• Sonuç bulunamadı

Ne bulutlar gitti, ne padişahlardan bir haber geldi. Kemal Paşa derler bir yiğit vardı.

Bu sefer de millet türkülerle Kemal Paşaya haber saldı.

Kemal Paşa, yenilmez yiğit, şanlı komutan. Savaşa girer gibi yetiş bize!

Yetiş bize, çöllerde bile olsan! İnanç doldur, güç doldur içimize!

Bin kere yurdumuzu kurtaran! Bir görseydin ağlardın halimize!

Kuşun kanadında türküler Kemal Paşanın gönlüne vardı, Cevabından önce kendi geldi.

Bir gemi yanaştı Samsun’a sabaha karşı Selam durdu kayığı, çaparı, takası, Selam durdu tayfası.

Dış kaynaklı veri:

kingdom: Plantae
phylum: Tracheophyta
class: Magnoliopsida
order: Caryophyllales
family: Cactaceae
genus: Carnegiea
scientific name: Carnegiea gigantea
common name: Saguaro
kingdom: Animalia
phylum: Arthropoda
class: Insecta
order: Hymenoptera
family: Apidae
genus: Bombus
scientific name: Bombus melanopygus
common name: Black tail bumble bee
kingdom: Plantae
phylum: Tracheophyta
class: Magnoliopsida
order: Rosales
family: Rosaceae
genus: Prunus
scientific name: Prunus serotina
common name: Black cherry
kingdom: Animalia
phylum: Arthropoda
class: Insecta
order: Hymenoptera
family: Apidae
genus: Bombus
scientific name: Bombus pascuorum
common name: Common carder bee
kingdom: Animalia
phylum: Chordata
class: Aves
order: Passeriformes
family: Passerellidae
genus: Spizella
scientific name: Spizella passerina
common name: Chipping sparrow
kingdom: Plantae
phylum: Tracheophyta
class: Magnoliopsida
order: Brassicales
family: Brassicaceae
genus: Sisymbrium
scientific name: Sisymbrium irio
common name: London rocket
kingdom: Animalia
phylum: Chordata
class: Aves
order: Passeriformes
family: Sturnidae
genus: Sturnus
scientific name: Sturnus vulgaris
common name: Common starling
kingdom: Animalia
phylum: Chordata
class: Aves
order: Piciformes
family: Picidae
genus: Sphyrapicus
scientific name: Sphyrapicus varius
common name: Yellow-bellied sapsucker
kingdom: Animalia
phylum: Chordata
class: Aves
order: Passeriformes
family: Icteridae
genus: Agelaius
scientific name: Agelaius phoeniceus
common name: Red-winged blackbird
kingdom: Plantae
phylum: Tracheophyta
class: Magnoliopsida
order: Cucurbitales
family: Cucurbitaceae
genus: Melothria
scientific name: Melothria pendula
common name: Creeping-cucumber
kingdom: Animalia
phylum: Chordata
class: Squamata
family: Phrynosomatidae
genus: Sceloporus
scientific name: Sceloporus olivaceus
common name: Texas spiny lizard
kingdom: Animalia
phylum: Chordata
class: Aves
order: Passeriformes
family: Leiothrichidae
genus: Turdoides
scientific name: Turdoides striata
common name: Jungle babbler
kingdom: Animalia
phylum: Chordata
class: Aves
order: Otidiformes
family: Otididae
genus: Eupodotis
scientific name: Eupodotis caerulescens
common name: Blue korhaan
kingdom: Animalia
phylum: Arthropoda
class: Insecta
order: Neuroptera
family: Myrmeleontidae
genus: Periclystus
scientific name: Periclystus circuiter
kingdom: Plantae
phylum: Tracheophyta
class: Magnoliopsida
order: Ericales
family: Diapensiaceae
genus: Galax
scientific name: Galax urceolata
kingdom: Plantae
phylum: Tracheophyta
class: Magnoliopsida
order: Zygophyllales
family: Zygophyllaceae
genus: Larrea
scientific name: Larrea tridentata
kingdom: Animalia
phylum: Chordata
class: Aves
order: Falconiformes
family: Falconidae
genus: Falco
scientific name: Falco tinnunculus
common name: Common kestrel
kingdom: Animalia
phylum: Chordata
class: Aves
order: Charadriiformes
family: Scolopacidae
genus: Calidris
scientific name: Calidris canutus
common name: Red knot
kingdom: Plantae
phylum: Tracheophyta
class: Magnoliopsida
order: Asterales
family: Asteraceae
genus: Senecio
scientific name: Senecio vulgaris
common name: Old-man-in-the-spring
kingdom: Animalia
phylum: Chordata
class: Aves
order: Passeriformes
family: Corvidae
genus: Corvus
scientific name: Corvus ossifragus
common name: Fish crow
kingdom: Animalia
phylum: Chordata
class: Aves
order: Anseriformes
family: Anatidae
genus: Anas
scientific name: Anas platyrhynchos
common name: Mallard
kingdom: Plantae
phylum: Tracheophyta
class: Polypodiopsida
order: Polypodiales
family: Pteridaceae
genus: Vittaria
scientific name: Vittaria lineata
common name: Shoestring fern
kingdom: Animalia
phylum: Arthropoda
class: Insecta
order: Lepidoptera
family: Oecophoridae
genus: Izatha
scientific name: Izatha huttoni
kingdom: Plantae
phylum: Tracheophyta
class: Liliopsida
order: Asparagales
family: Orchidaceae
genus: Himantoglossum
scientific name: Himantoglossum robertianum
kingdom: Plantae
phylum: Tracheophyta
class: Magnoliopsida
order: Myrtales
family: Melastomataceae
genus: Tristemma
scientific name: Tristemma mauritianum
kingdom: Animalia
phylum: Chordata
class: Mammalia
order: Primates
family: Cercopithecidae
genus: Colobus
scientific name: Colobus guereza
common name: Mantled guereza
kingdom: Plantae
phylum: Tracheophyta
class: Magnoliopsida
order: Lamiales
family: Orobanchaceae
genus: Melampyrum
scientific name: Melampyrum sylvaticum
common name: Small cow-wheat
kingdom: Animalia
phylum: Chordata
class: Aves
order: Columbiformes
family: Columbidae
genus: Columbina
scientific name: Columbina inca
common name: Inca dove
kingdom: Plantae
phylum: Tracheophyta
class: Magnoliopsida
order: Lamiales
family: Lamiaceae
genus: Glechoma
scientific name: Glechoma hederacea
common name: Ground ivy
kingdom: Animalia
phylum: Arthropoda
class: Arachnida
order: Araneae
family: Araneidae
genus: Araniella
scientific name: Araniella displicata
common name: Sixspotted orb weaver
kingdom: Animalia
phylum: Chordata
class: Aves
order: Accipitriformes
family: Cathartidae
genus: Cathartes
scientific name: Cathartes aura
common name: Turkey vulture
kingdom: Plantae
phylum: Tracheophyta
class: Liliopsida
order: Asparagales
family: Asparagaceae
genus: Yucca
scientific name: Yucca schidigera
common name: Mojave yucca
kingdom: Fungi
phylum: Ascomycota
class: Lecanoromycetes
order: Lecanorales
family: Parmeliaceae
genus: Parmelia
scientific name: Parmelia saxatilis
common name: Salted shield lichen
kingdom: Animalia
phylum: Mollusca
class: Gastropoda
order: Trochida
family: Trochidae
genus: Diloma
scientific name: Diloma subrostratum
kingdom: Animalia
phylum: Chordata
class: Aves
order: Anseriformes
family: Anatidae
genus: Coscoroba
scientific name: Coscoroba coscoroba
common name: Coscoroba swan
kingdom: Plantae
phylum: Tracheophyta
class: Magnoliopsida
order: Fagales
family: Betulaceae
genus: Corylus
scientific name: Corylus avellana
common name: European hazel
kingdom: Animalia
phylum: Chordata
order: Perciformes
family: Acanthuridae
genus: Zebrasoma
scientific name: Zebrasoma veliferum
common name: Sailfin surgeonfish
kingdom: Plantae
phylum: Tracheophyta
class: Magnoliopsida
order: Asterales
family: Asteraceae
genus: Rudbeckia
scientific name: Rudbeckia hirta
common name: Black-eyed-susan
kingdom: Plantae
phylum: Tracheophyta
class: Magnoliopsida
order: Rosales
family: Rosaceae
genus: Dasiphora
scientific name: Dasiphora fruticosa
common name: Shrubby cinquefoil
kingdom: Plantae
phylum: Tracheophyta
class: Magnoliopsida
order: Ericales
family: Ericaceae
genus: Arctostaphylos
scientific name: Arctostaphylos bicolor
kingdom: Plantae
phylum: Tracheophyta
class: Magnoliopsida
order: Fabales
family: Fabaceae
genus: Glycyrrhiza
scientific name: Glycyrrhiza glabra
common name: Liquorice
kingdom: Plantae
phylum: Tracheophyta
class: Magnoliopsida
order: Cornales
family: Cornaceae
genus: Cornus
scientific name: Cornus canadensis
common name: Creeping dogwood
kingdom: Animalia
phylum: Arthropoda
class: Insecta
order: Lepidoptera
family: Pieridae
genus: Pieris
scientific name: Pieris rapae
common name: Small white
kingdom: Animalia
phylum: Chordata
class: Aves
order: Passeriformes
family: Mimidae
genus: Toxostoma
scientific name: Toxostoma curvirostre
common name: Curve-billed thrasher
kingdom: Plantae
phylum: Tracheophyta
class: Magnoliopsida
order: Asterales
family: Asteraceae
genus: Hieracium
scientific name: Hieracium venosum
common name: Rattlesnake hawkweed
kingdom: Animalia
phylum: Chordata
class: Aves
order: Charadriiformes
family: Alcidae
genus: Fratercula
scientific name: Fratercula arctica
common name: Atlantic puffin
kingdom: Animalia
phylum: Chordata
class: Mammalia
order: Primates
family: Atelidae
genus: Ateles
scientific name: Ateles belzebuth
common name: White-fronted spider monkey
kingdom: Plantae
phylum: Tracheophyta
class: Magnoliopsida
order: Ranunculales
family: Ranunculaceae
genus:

Bir duman tüterdi bu geminin bacasından, bir duman Duman değildi bu!

Memleketin uçup giden kaygılarıydı.

Samsun limanına bu gemiden atılan Demir değil!

Sarılan ana yurda

Kemal Paşanın kollarıydı.

Selam vererek Anadolu çocuklarına Çıkarken yüce komutan

Karadeniz’in halini görmeliydi. Kalkıp ayağa ardı sıra baktı dalgalar

Kalktı takalar,

İzin verseydi Kemal Paşa Ardından gürleyip giderlerdi, Erzurum’a kadar.

Bu ne inanç ki, Kemal Paşa Atının teri kurumadan

Sürüp geldin yeni yeni savaşların peşinde.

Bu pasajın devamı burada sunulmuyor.